Thanks for sharing your experiences with the book "Adobe Flex and Java".


--
Regards
Parag

Robin
2007-05-08 02:27:51
Howdy!


Well, to add to the list, here's one i ABSOLUTELY love - Java Concurrency in Practice by Brian Goetz. I've for long followed Brian's articles on developerWorks and i must say that this book solidifies his skill at explaining the very crux of things that matter. The book is full of pearls of practical wisdom.


And with multi-core systems becoming the norm, this book is going to become indispensable for Java programmers!


My 2 paise :-)


Robin

Parag Shah
2007-05-09 11:14:00
Yes, even though I haven't read Brian Goetz's book, I have read his article, and they are brilliant.


Java Puzzlers by Joshua Bloch may be another excellent book from what I hear, though I haven't read that too.


--
Regards
Parag

Bruce
2007-06-03 16:04:44
I agree that RIA With Adobe Flex and Java is for advanced Flex developers who use Java as the backend language. However, I recommend against purchasing this book as many of the code examples provided in the book do not work. I had problems getting the code to work in chapters 4, 5, 8, 9 and 13.


I've emailed the books errata email address about these problems. The book's publisher has posted some code fixes but not all.


You ended your post with a question. Here is my answer: I've not had a very good experience with RIA with Adobe Flex and Java.


My question for you - Did all the code examples work for you with a problem?

Yakov Fain
2007-06-04 14:37:08
I appreciate Bruce's help in finding bugs in the book's code samples, but he's a bit too fast in bashing the book.


First, the book is not a tutorial and was never advertised as such. If you are just starting with Flex, I highly recommend starting with one of the books for beginners.


Second, errors reported in the first chapters were published in book's errata within a week, and I asked the published to give Bruce credits for it, which was done.


Third, the issues with Chapter 9 were not the issues, and Bruce was kind enough to write me the following: "I do apologize for submitting an incorrect errata for listing 9.7 and wasting your time on that errata submission." Apologies accepted.
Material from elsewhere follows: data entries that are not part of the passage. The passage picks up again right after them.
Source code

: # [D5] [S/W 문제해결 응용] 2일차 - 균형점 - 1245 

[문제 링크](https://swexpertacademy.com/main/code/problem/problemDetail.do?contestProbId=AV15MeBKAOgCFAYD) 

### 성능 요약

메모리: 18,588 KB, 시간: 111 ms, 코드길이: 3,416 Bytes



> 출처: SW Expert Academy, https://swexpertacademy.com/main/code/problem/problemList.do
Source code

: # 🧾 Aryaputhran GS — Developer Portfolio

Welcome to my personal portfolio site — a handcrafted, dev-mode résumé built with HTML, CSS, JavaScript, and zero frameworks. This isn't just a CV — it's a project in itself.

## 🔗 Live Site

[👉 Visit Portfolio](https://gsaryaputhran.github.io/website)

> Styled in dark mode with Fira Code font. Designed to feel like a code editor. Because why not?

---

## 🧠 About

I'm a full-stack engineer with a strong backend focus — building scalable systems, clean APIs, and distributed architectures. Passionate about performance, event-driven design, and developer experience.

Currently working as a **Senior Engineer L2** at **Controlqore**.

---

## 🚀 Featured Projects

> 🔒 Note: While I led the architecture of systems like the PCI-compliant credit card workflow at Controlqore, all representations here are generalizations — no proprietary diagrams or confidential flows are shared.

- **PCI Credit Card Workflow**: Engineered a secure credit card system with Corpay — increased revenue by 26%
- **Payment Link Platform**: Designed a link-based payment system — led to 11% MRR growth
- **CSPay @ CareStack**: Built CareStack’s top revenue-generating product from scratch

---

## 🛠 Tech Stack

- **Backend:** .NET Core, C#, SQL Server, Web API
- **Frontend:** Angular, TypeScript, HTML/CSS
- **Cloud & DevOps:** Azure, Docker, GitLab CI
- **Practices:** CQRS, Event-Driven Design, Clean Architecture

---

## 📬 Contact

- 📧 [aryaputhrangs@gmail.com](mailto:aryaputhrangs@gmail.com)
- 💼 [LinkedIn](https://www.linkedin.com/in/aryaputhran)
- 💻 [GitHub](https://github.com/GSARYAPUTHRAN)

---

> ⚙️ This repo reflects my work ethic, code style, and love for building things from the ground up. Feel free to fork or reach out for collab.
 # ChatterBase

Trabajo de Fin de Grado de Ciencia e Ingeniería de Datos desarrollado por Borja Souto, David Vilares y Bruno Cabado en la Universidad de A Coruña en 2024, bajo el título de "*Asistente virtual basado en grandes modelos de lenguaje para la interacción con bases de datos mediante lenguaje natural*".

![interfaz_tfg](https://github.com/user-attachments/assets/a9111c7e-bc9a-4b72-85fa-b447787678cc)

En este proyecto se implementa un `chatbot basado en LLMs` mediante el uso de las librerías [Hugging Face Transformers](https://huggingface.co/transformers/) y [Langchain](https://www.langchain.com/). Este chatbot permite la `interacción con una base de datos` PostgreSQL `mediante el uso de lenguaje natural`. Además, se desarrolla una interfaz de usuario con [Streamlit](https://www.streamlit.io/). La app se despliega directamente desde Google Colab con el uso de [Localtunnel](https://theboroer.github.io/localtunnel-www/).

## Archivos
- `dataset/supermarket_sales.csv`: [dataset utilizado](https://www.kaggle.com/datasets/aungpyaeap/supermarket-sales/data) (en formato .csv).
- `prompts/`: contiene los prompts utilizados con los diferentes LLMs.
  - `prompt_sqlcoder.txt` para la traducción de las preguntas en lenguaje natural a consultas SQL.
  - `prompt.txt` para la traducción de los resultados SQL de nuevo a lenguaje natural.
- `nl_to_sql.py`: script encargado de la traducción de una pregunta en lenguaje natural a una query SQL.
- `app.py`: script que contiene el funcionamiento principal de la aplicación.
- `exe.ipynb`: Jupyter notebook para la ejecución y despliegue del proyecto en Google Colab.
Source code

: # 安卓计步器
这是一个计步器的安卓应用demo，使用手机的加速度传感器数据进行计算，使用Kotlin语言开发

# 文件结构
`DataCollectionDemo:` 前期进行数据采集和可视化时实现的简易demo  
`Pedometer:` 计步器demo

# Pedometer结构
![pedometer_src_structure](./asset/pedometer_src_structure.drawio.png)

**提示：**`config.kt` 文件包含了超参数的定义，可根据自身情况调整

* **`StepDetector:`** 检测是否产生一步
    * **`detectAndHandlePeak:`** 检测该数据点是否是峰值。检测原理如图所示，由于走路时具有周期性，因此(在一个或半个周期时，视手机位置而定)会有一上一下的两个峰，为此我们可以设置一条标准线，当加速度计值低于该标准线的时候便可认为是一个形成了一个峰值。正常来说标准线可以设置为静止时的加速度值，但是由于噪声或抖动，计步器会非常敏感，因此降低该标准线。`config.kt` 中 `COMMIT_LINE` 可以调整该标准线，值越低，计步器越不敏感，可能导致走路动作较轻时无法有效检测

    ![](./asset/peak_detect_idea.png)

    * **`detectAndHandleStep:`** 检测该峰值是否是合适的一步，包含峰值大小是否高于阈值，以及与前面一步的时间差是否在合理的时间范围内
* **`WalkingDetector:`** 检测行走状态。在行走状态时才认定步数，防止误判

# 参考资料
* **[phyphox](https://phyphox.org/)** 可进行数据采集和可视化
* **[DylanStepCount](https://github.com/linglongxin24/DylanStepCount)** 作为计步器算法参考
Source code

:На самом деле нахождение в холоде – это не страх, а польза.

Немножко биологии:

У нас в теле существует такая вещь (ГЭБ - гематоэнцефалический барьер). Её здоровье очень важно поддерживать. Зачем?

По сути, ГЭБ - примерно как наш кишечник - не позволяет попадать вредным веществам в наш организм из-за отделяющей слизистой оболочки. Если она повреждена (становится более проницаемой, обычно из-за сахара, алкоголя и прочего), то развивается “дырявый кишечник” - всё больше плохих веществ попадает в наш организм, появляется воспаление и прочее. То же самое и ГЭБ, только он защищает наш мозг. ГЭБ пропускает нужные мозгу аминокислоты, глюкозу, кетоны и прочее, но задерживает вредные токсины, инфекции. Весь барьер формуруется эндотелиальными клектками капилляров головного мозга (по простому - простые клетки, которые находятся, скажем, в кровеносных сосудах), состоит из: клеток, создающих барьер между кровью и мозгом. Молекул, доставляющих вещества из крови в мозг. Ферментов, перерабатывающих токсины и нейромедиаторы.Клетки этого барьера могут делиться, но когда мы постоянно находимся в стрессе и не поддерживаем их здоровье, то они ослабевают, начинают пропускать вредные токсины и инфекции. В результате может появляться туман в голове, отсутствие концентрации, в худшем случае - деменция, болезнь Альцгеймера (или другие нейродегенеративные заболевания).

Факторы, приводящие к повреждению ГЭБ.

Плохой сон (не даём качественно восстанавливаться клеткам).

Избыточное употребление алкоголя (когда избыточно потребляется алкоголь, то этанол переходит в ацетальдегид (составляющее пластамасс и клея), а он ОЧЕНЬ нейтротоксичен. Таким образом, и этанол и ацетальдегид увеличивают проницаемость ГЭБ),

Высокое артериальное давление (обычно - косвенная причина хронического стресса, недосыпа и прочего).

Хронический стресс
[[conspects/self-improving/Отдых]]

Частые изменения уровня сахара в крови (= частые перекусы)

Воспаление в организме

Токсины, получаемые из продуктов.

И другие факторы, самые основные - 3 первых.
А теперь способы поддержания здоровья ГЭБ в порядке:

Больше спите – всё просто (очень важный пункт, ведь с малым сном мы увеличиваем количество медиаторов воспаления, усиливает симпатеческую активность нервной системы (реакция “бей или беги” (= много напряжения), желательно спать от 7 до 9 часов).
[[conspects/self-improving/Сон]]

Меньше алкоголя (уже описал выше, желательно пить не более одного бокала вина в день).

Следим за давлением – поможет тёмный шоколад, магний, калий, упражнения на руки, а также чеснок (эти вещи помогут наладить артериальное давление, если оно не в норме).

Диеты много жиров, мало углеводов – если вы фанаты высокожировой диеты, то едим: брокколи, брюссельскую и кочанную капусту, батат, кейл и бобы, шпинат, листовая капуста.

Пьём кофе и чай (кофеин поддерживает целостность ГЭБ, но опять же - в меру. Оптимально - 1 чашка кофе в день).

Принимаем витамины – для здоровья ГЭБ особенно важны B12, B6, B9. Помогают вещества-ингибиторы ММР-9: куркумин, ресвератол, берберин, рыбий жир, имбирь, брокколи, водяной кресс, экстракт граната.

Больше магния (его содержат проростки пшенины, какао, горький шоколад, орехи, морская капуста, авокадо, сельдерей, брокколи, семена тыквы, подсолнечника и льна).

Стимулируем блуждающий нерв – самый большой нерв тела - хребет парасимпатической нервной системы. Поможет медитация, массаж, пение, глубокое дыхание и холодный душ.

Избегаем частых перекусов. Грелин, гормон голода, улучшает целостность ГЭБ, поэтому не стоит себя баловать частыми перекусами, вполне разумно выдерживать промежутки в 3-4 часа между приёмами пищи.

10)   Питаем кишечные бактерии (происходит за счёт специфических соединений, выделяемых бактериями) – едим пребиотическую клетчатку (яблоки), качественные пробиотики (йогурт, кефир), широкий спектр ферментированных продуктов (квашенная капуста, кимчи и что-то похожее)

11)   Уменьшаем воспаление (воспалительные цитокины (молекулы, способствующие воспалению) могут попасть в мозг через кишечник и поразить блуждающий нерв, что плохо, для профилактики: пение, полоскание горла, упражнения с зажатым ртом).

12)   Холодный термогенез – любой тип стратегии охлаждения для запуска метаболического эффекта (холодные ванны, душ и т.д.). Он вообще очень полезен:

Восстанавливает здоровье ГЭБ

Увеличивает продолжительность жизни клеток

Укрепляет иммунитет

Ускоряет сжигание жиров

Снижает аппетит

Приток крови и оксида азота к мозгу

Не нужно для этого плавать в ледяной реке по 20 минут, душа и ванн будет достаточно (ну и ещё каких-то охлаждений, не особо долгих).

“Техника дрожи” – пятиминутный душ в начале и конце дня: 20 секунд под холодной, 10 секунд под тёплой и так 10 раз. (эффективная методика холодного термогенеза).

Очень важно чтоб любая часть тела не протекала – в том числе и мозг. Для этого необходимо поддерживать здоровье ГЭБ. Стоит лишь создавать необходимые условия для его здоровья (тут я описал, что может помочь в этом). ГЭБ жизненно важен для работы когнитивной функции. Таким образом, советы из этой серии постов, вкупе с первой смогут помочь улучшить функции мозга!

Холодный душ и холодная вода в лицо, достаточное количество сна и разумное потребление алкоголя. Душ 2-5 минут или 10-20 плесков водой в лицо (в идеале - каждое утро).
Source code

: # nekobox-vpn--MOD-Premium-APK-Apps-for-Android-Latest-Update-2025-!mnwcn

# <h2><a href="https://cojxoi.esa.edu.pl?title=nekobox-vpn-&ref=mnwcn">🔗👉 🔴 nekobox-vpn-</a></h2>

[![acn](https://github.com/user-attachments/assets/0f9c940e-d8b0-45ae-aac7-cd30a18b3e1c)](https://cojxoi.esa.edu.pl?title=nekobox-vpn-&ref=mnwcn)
Fourth, the author of the Chapter 13 responded to Bruce within 2-3 days accepting the error, and the publisher will add the info to book's errata within a week. Bruce kindly wrote us that he appreciated the author's quick response.


What do we have left? Possible error in the sample code of chapter 8? We'll take a look at it and will fix it, if there is anything to fix. Promise.


If any reader of any technical book had better experience with authors/publishers in terms of reacting to the readers' feedback, I'd certainly would like to hear about it and learn from it.

Peter
2008-08-11 14:12:59
I just stumbled on this while searching for information on integrating Fle + Spring + Java and using ACEGI spring security in a real world app. Does it cover any ground in that particular area?